The Generational Curveball
Age produces some of the survey’s most counterintuitive findings. Younger Americans (18-29) are the group most likely to consider being extremely rich immoral — one-third take that position, compared to just 10% of adults 65 and older. This age gap holds even within political parties: young Democrats are far more likely to condemn wealth than older Democrats; young Republicans are more likely than their elders to do so as well.
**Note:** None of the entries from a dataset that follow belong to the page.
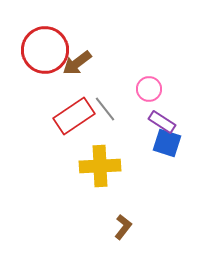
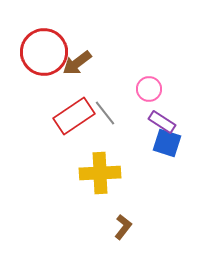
red circle: moved 1 px left, 2 px down
gray line: moved 4 px down
yellow cross: moved 7 px down
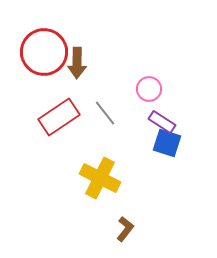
brown arrow: rotated 52 degrees counterclockwise
red rectangle: moved 15 px left, 1 px down
yellow cross: moved 5 px down; rotated 30 degrees clockwise
brown L-shape: moved 2 px right, 2 px down
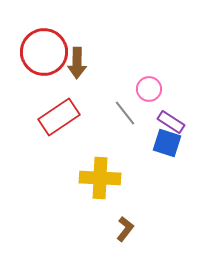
gray line: moved 20 px right
purple rectangle: moved 9 px right
yellow cross: rotated 24 degrees counterclockwise
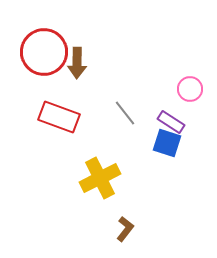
pink circle: moved 41 px right
red rectangle: rotated 54 degrees clockwise
yellow cross: rotated 30 degrees counterclockwise
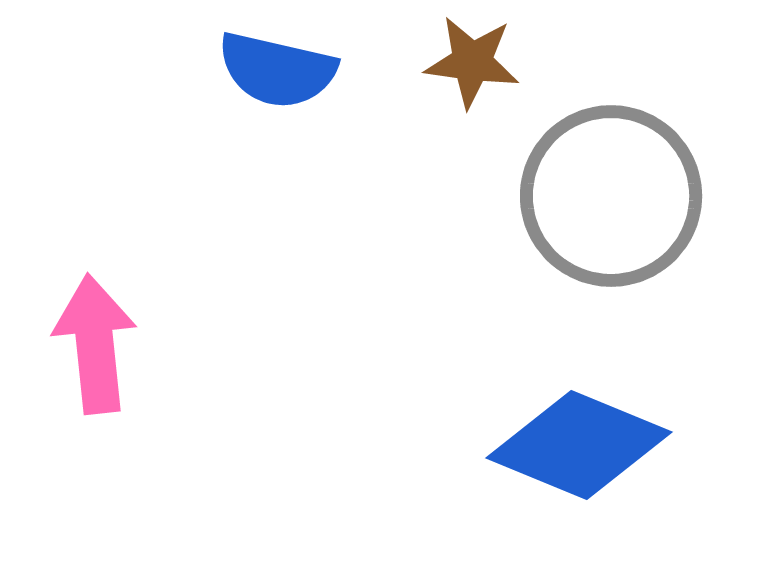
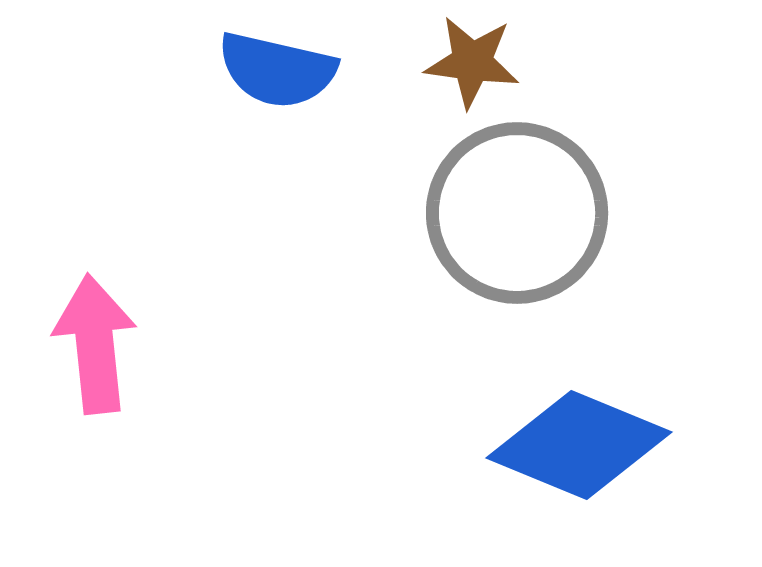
gray circle: moved 94 px left, 17 px down
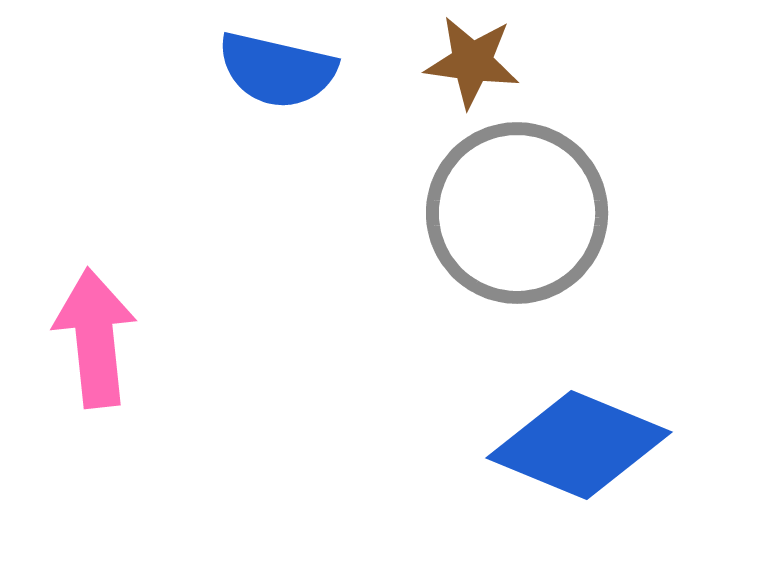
pink arrow: moved 6 px up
At the same time, younger adults are less likely than older adults to call homosexuality morally wrong — 30% of 18-to-29-year-olds take that position compared to higher shares among every older age group. The conventional read is that younger Americans are more permissive across the board. The wealth finding complicates that. They’re not simply more permissive — they’ve redistributed their moral concerns toward different targets.
Americans Think Everyone Around Them Is Immoral

Perhaps the most globally unusual finding in Pew’s related international research is this: 53% of Americans say the morality and ethics of their fellow citizens are somewhat or very bad. In a 25-country survey, the U.S. stood out as one of the few nations where a majority of people view their fellow citizens as morally deficient. In nearly every other country surveyed, more people rated their compatriots as morally good than bad.
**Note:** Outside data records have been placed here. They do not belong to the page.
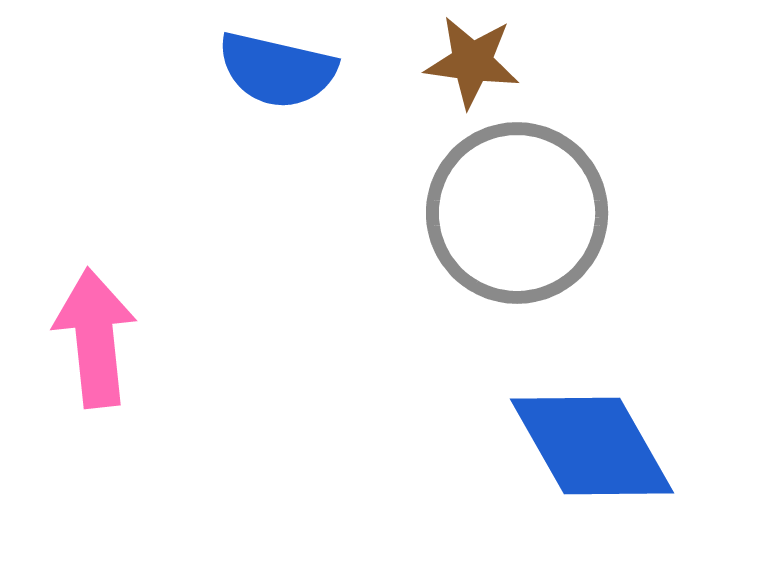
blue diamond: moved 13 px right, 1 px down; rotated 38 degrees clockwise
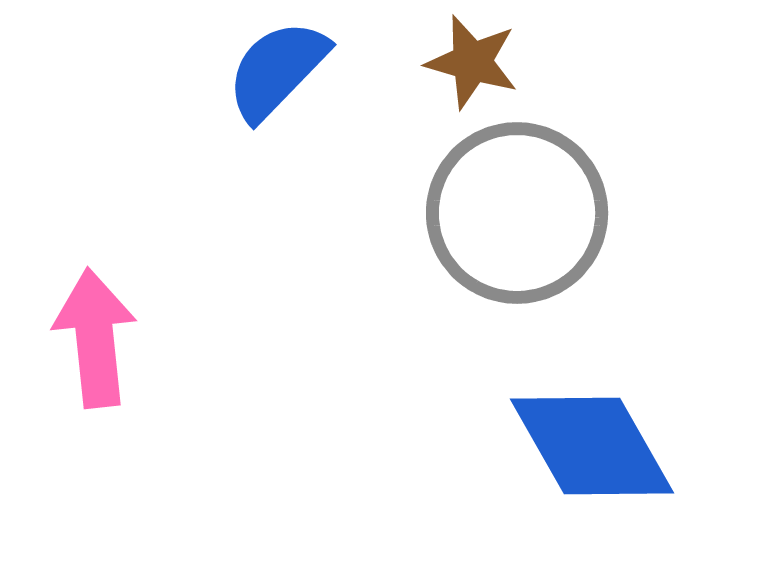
brown star: rotated 8 degrees clockwise
blue semicircle: rotated 121 degrees clockwise
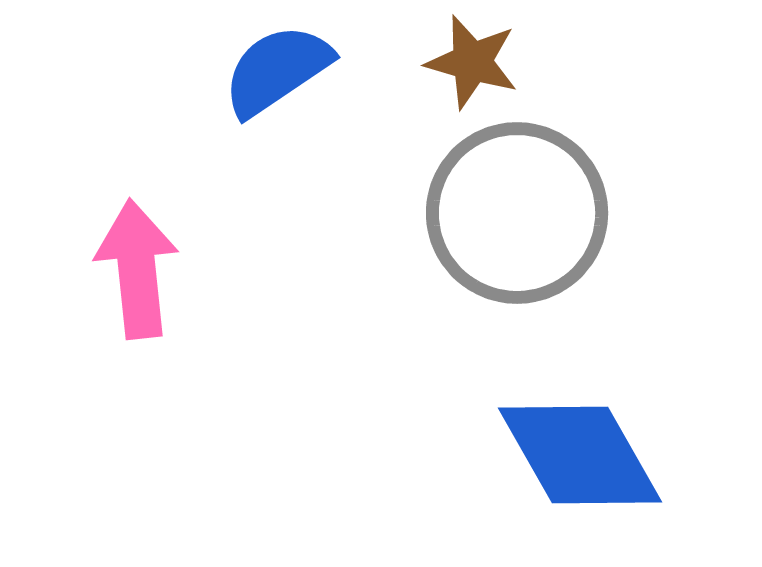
blue semicircle: rotated 12 degrees clockwise
pink arrow: moved 42 px right, 69 px up
blue diamond: moved 12 px left, 9 px down
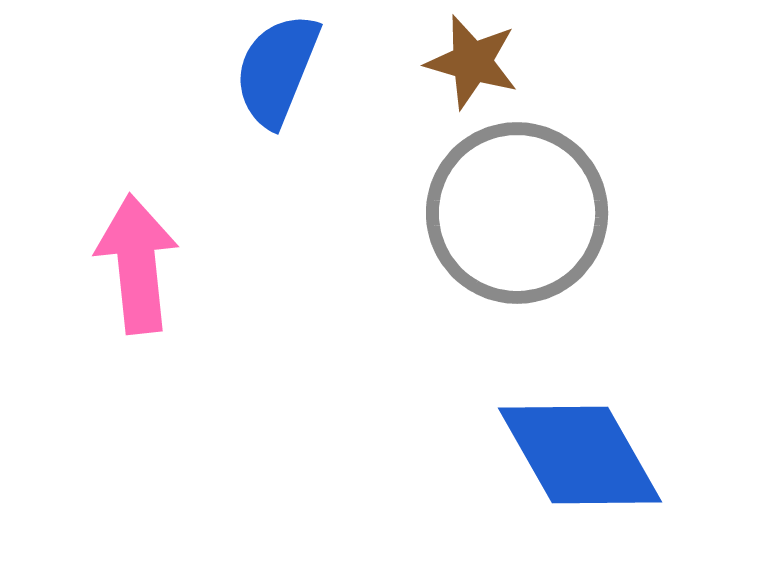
blue semicircle: rotated 34 degrees counterclockwise
pink arrow: moved 5 px up
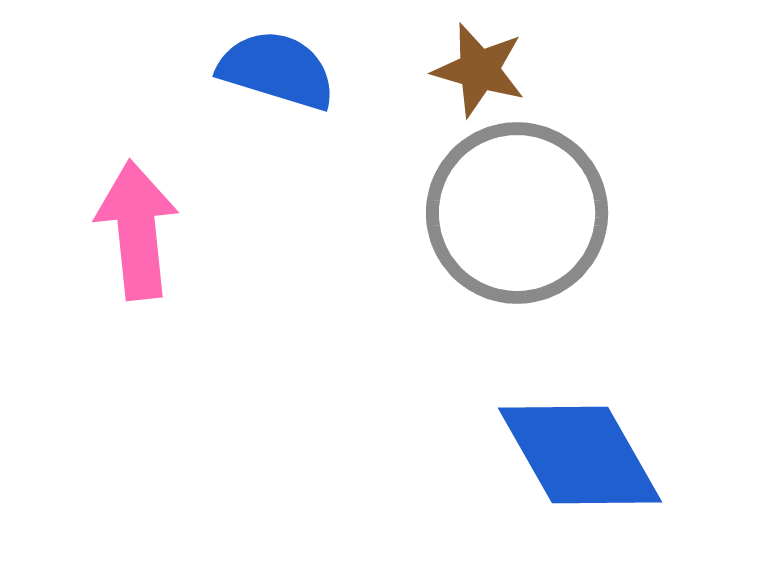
brown star: moved 7 px right, 8 px down
blue semicircle: rotated 85 degrees clockwise
pink arrow: moved 34 px up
This finding sits in an interesting tension with the survey’s actual behavioral data. When asked about specific behaviors, Americans express mostly permissive views — yet a majority believe the people around them have bad values. The gap between how people judge abstract “other Americans” and how they assess actual behaviors suggests that the moral pessimism Americans feel toward each other may have more to do with political perception than with real behavioral differences.
What the Map Actually Shows
The survey’s headline, that Republicans and Democrats sharply disagree, is true. But the more durable takeaway is structural: Americans are applying moral frameworks more selectively and surprisingly than the binary frame of the culture wars captures. Extramarital affairs: almost everyone agrees. Death penalty, extreme wealth, corporal punishment: significant minorities call these wrong, distributed in ways that don’t neatly fit the usual scripts. Contraception, doctor-assisted dying, homosexuality: broad permissiveness, held quietly by majorities that don’t always make news.
The country is divided. It’s also, in ways the data keeps revealing, more complicated than the divide.